At the boat show we visited the Garmin stand with the intention to purchase a PC interface cable for my hand held Garmin GPS 72. After a very brief conversation with the people on the stand it became apparent that they did not have any interface leads.
One of the Garmin reps gave me his business card and said send him an email and he would post one out to me free of charge (Yeah right), today the cable arrived in the post and good to his word, it was free. Excellent service!
The main reason for this is to use the PC/GPS in conjunction with Google Earth.
Download the latest version from google, pay for the upgrade 20 US dollars per year, which will then interface to a GPS, Garmin or Magellan - I recommend Garmin, most of you will already know were this is going…
Once installed on the PC, go to the menu at the top of the screen and select Tools, go to the bottom of the menu Options. On selecting Options. Go to the tab, which says Cache.

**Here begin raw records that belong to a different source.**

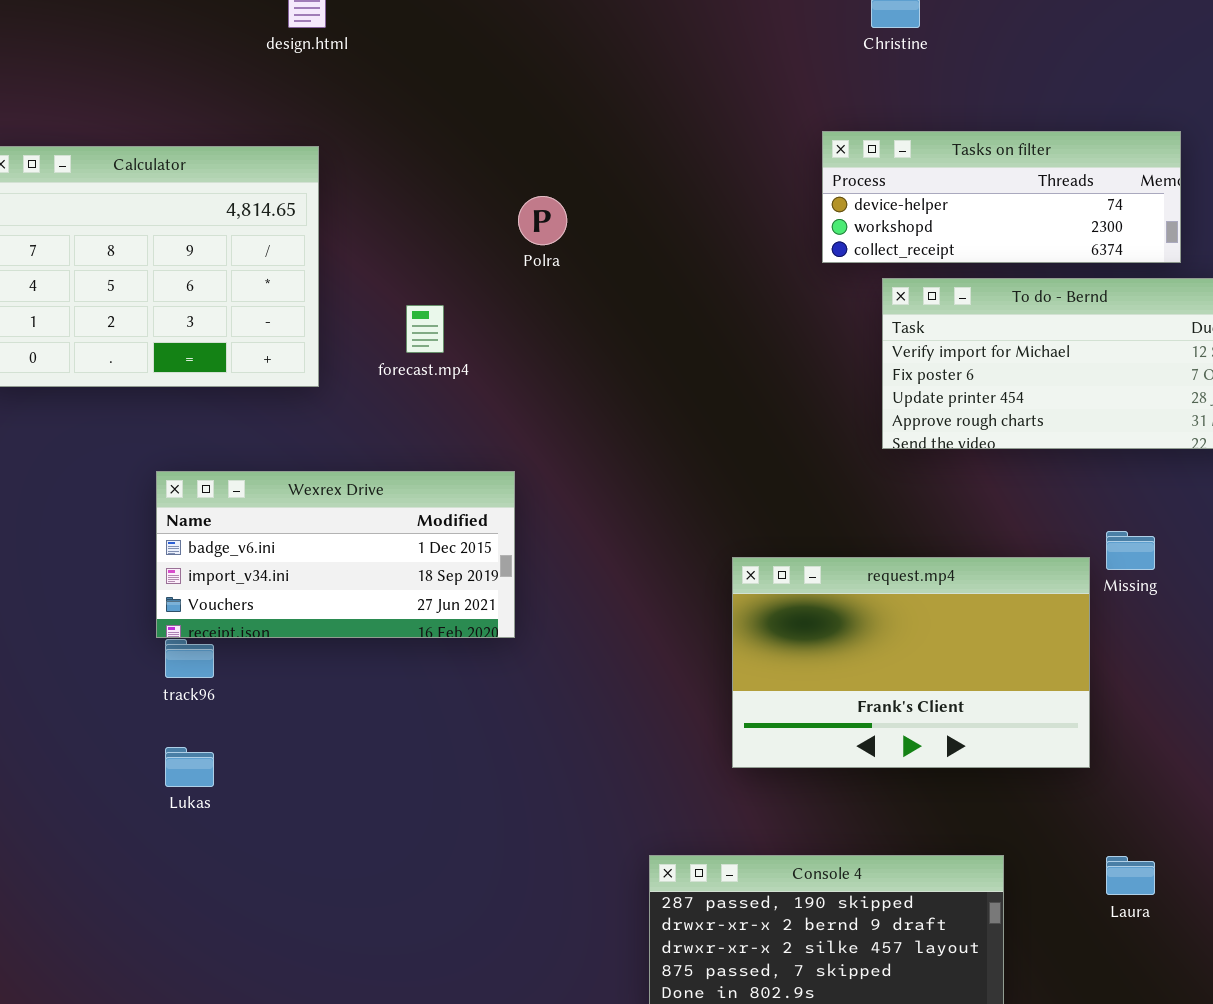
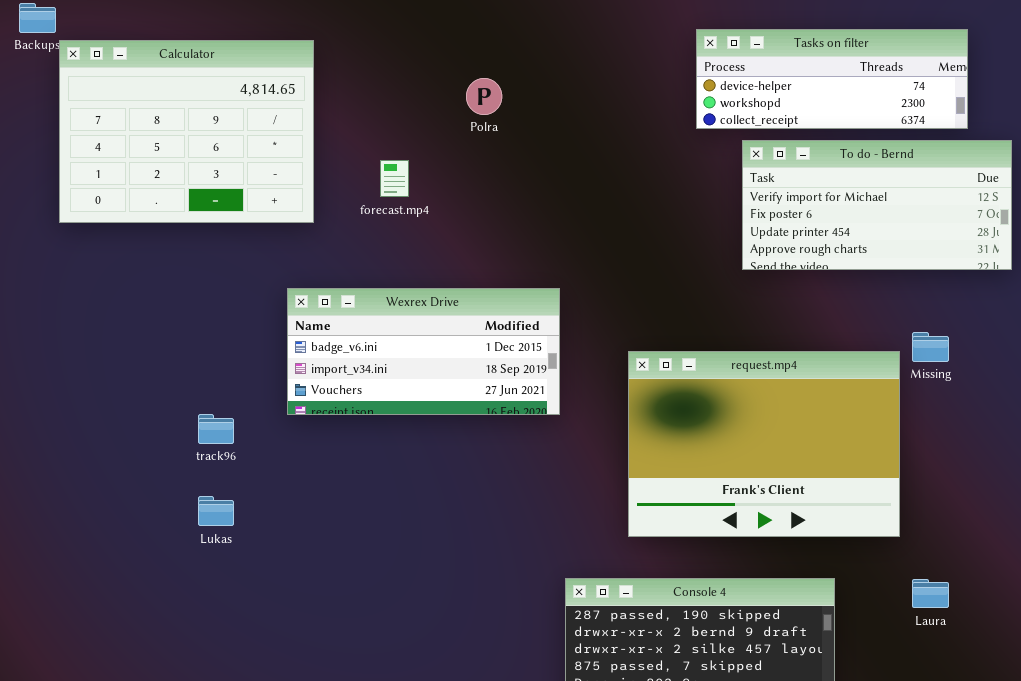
Wexrex Drive: [156,471,515,638] -> [287,288,560,415], moved
request.mp4: [732,557,1090,768] -> [628,351,900,537], resized

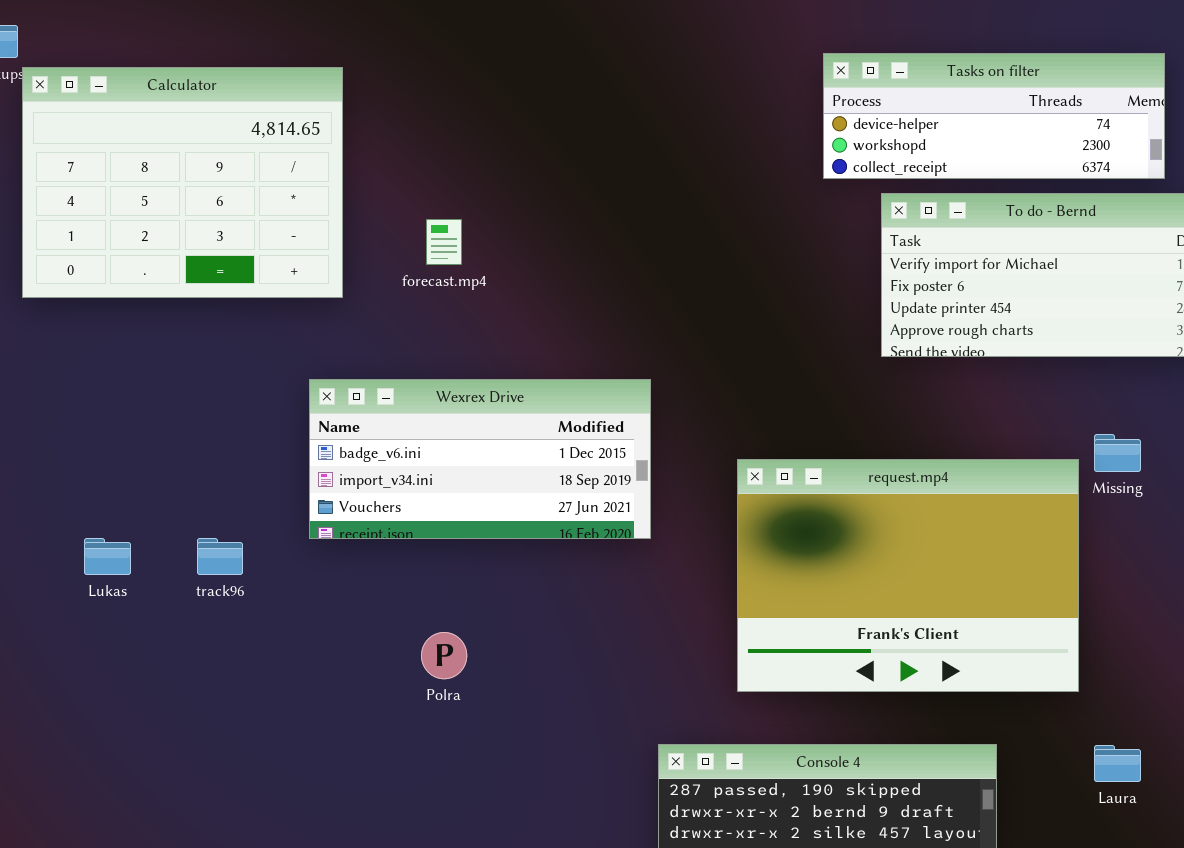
Polra: [466,78,502,115] -> [421,632,467,679], moved
Lukas: [198,496,234,526] -> [84,538,131,575], moved

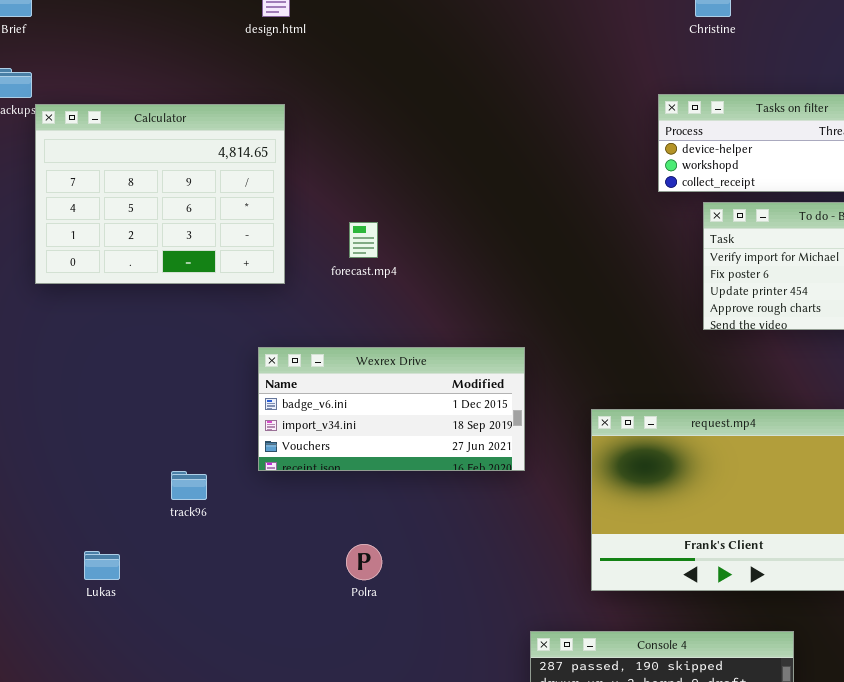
Lukas: [84,538,131,575] -> [84,551,120,580], moved

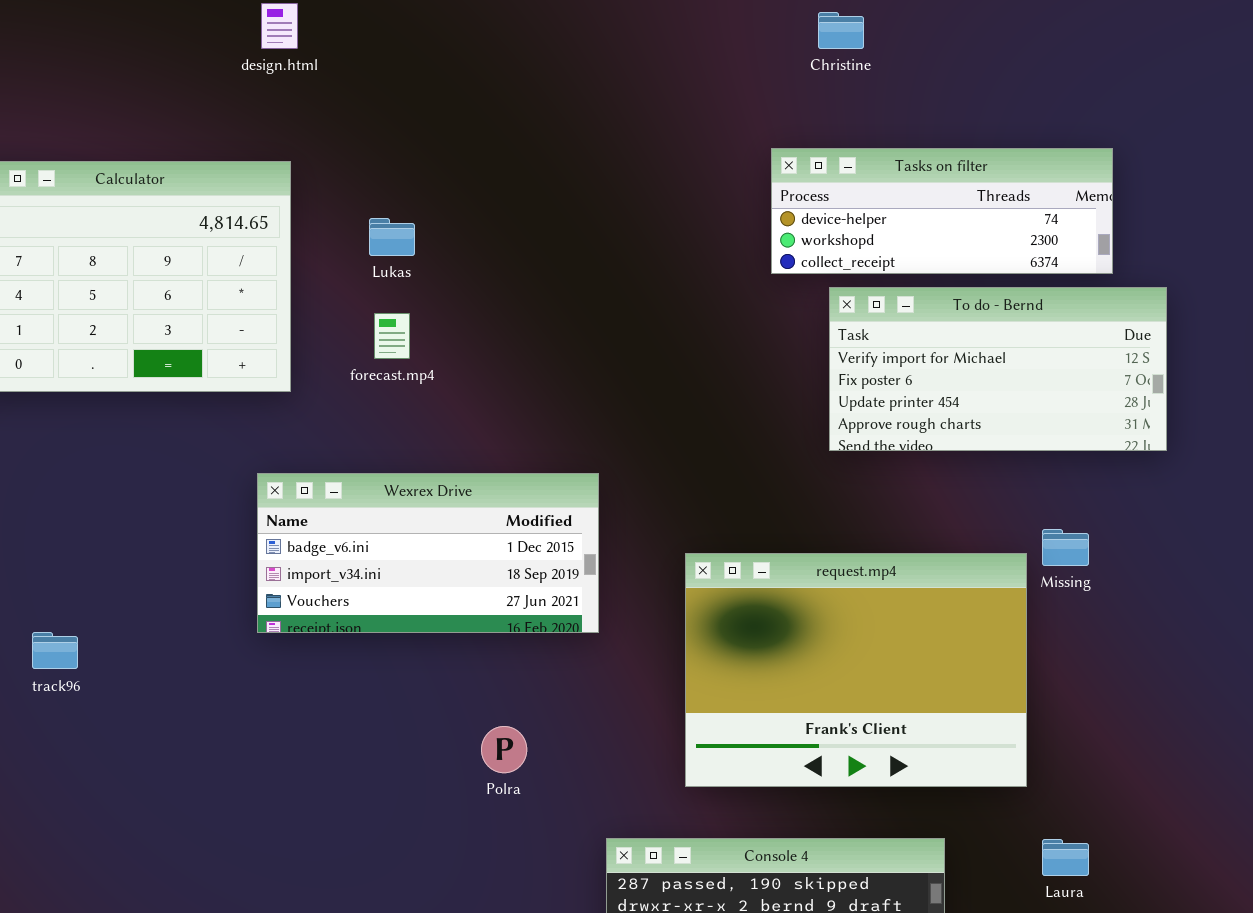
track96: [171,471,207,500] -> [32,632,78,669], moved
Polra: [346,544,382,580] -> [481,726,527,773], moved
Lukas: [84,551,120,580] -> [369,218,415,256], moved

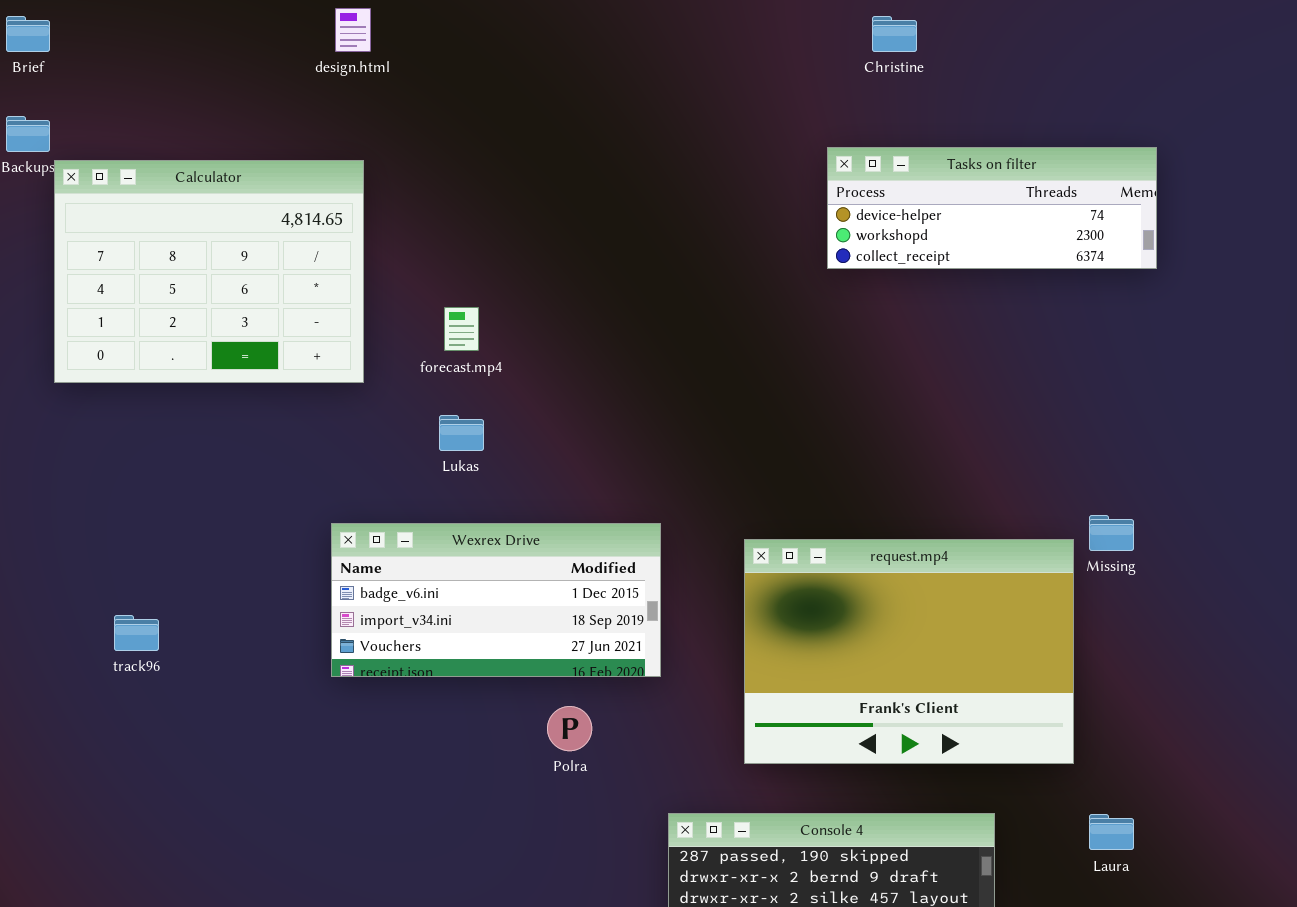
Lukas: [369,218,415,256] -> [439,415,484,451], moved
To do - Bernd: [829,287,1167,451] -> none, closed
Wexrex Drive: [257,473,599,633] -> [331,523,661,677], moved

Increase the Disk Cache Size to 2000 MB, maximum size.
Locate your home port on google earth and zoom into the area as close as you can get, then start to pan around your chosen cruising area, again zooming in to the maximum resolution, try adding place markers as you go and make a route.
Unplug PC from the internet and take on board the boat, fire up google earth on the PC with GPS attached, yes I know its not connected to the internet, you will see a warning from google earth, read the warning, smile, and select the No button to continue.
It's brilliant and works a treat, this is going to be a great way to visualise our progress and add pictures to our blog. We will be using the usual Admiralty paper charts for plotting our route and will have a chart plotter as a back-up.
This has to be the best 10 quid I have ever spent and I hope others find this useful.